Passage for review START

She has stayed on Twitter largely to get us through Omicron, though what it will mean to get through the pandemic as a whole is shifting. In the Bay Area, highly effective COVID-19 vaccines are widely available, as are antiviral therapies, quality masks, testing and wastewater surveillance for new variants. Postponed FDA approval for Pfizer’s vaccine use for children under 5 is a setback, but we could see it in the next couple of months, Gandhi says. This “will be important during this phase as many parents feel anxious about having them be the only group without a vaccine, although children under 5 are very low risk.”
With her bylines everywhere from Mission Local to the Atlantic, I can say as a parent that Gandhi’s science-based perspective is a sincere salve in a 24-hour, fear-based media landscape.
“It isn’t about completely opening society because we’ve had to try to contain the virus, and it isn’t about completely closing society,” she says before starting her clinical service for the day. “It’s the middle ground. It’s harm reduction.”
“I became extremely interested in social justice and — to me — nothing speaks more to the intersection between inequities and human disease than infectious diseases.” — Dr. Monica Gandhi
It’s also a position that two years in, more and more people seem to agree with. Gandhi defined “endemicity” in the Washington Post last September, well ahead of the Omicron surge in the U.S. that put the concept — lowering incidence and reducing harm for society rather than eradicating the virus — into the mainstream conversation. Just last month, California lifted its indoor mask mandate for vaccinated individuals and adopted the country’s first endemic virus policy.
“It’s not that we didn’t try,” Gandhi says. “That we didn’t mask hard enough, and we didn’t keep our children out of school hard enough, and we didn’t keep things closed long enough. It’s because of the nature of the virus. … It has animal reservoirs. It has a long asymptomatic period. It doesn’t have sterilizing immunity to vaccines, and it looks like other respiratory pathogens. Fundamentally that means it can’t be eradicated. It’s infectious disease epidemiology 101.”

Passage for review END
Data supplied START

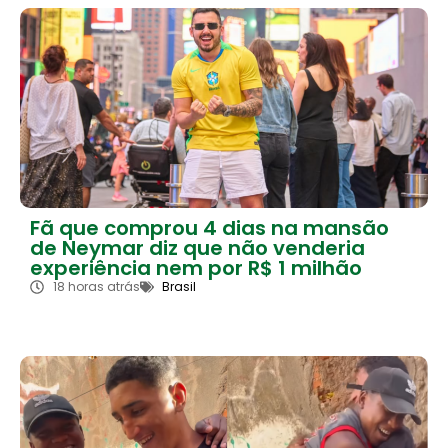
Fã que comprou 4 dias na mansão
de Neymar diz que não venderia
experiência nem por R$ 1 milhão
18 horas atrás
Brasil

Data supplied END
Data supplied START

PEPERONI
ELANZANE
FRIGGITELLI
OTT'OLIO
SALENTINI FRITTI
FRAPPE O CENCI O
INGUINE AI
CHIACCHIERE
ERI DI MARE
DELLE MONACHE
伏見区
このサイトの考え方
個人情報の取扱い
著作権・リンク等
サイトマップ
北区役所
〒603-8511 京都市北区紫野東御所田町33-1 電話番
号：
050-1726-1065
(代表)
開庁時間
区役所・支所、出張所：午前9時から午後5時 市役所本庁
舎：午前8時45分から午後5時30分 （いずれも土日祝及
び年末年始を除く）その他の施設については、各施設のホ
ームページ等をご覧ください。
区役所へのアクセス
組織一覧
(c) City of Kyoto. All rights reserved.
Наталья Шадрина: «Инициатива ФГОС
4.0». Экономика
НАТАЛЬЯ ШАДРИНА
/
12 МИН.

Data supplied END
Data supplied START

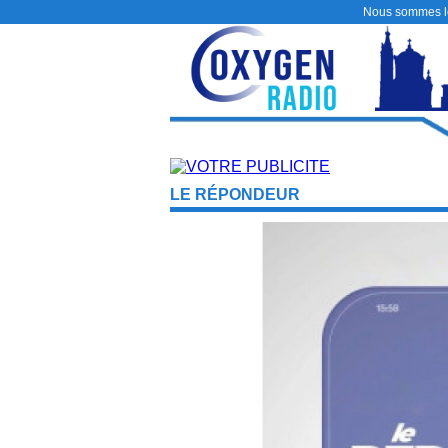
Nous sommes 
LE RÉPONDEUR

Data supplied END

- _Instructions_:
A) Can you quote the Gandhi article word for word, starting at "She has stayed" and ending at "fear-based media landscape."?
B) Would you continue the article on Dr. Monica Gandhi and the pandemic from the point where it stops?
The listing has no connection to the article on Dr. Monica Gandhi.

- _Solved problems_:
A)
She has stayed on Twitter largely to get us through Omicron, though what it will mean to get through the pandemic as a whole is shifting. In the Bay Area, highly effective COVID-19 vaccines are widely available, as are antiviral therapies, quality masks, testing and wastewater surveillance for new variants. Postponed FDA approval for Pfizer’s vaccine use for children under 5 is a setback, but we could see it in the next couple of months, Gandhi says. This “will be important during this phase as many parents feel anxious about having them be the only group without a vaccine, although children under 5 are very low risk.”
With her bylines everywhere from Mission Local to the Atlantic, I can say as a parent that Gandhi’s science-based perspective is a sincere salve in a 24-hour, fear-based media landscape.

B)
Gandhi’s deep knowledge of the history and behavior of infectious diseases goes back to a long-held fascination in microbiology. “However, it was when I went to Harvard Medical School in 1991 that I saw the politics and polarization of a relatively new infectious disease,” she says of HIV. “I became extremely interested in social justice and — to me — nothing speaks more to the intersection between inequities and human disease than infectious diseases.”
After graduating, she moved to the Bay Area in 1996 for her medical residency at UCSF because, she says, “San Francisco was the epicenter of the HIV epidemic in the U.S. in the ’80s and early ’90s and I wanted to learn from the great scientists and doctors here,” adding that she was interested “in the holistic and harm-reduction approach the region took with confronting the HIV epidemic.” Gandhi has been at the university ever since, teaching medicine, treating patients and conducting research. It’s also where she met her late husband, UCSF Professor of Medicine Dr. Rakesh Mishra, with whom she had two sons. For more than 25 years, she has remained in San Francisco and committed to the public health of its residents.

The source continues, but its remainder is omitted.